Qué se pide:
A. Según la columna sobre Cillóniz, ¿cuánto tiempo retuvo Jaime Cillóniz a la muchacha aterrorizada?
B. Reproduce el pasaje de la columna sobre Cillóniz que comienza en las palabras "Me place ver" y termina después de "todos los herejes.".

Abolengo calato

César Hildebrandt

El señor Jaime Cillóniz, el que retuvo durante quince minutos a una muchacha aterrorizada, dice que tiene abolengo, que viene de las mejores familias, que la huella seminal que lo precede tiene un árbol ilustre de apellidos, haciendas, miriñaques.

Claro que Cillóniz tiene abolengo.

Qué duda cabe.

Su linaje es el de los señoritos que fueron realistas durante la guerra de la independencia, chilenófilos a la hora de la ocupación, civilistas cuando de simular preocupación social se trataba, pierolistas en el momento de la reconciliación “aristocrática”, beltranistas en el turno de Bustamante y Rivero, y apostólicos y romanos cuando Velasco les hizo temblar el esqueleto y bailar el primer baile del chino. Hablo, o sea, de los hijos de la guayaba de toda la vida.

Cillóniz desciende de un caballo castellano y conquistador, chocanesco y ágil. Su boca procede del arcabuz de sus ancestros y su racismo viene del escroto mismo del cura Valverde. Sus odios se remontan al almagrismo, que nada encontró en Chile, y su desprecio por los mestizos es el mismo de los que en el Club Nacional festejaban “los bailes de las debutantas” vestidas a lo Versalles.

Me place ver a este hombre ruinoso sacar la cara por la raza que lo profirió y atreverse a decir lo que tantos viejos y tantas viejas quisieran gritar. Casi me da ganas de pedirle al JNE que haga una excepción y que inscriba la candidatura de Cillóniz a la presidencia de la república.

Este señor de horca, cuchillo y ascensor tendría, por lo menos, el coraje de ser la bestia que es y no aceptar el disfraz que la CONFIEP y los consejeros mediáticos querrían imponerle.

Si Cillóniz ganara la presidencia, volveríamos a los tiempos en que a Arguedas la madrastra lo obligaba a comer en la cocina. Volveríamos a las haciendas serranas que tenían el tamaño de Ámsterdam. Vol­veríamos, aún más atrás, al sacro imperio de la ley del embudo y a la exclusión, a máuser limpio, de todos los herejes.

Datos proporcionados:

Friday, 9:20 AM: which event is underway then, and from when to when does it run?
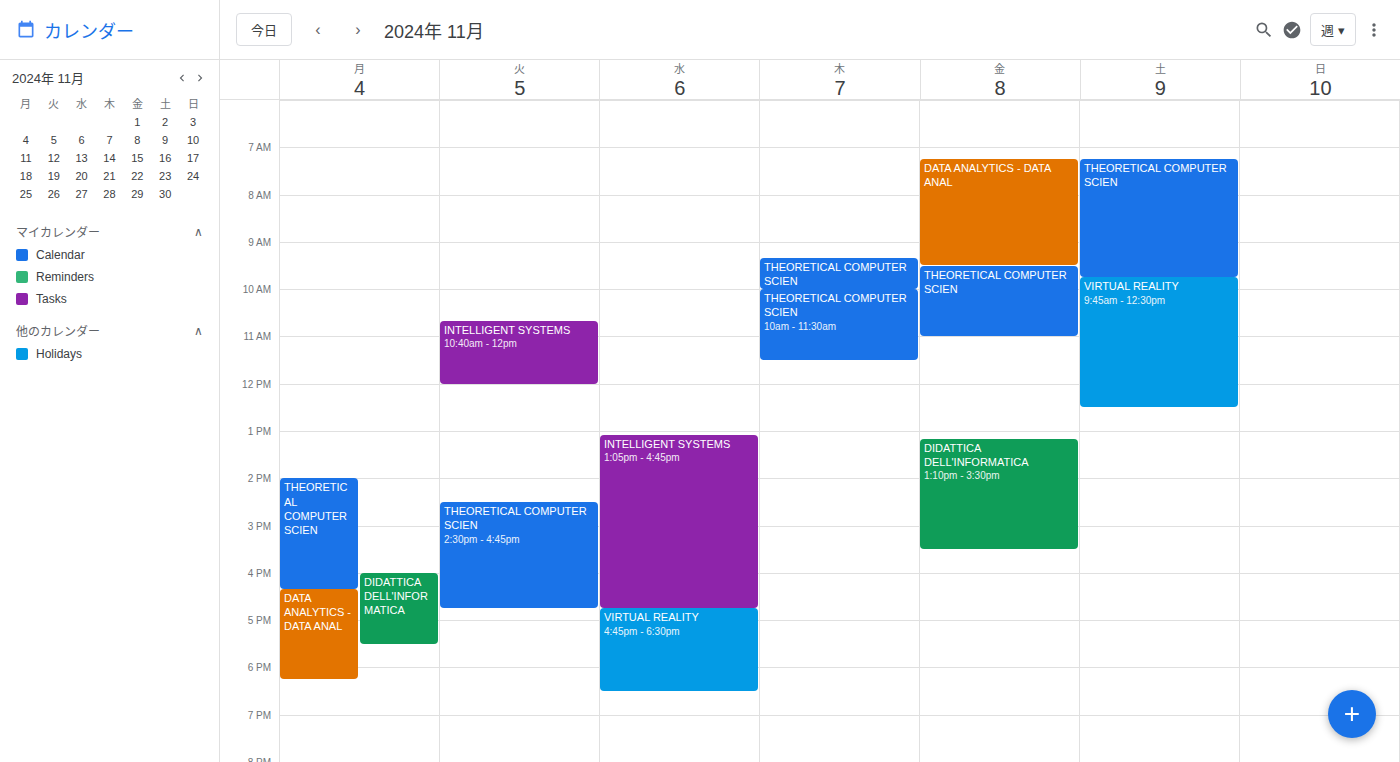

Soluciones por tarea:
A. Quince minutos.

B.
Me place ver a este hombre ruinoso sacar la cara por la raza que lo profirió y atreverse a decir lo que tantos viejos y tantas viejas quisieran gritar. Casi me da ganas de pedirle al JNE que haga una excepción y que inscriba la candidatura de Cillóniz a la presidencia de la república.

Este señor de horca, cuchillo y ascensor tendría, por lo menos, el coraje de ser la bestia que es y no aceptar el disfraz que la CONFIEP y los consejeros mediáticos querrían imponerle.

Si Cillóniz ganara la presidencia, volveríamos a los tiempos en que a Arguedas la madrastra lo obligaba a comer en la cocina. Volveríamos a las haciendas serranas que tenían el tamaño de Ámsterdam. Vol­veríamos, aún más atrás, al sacro imperio de la ley del embudo y a la exclusión, a máuser limpio, de todos los herejes.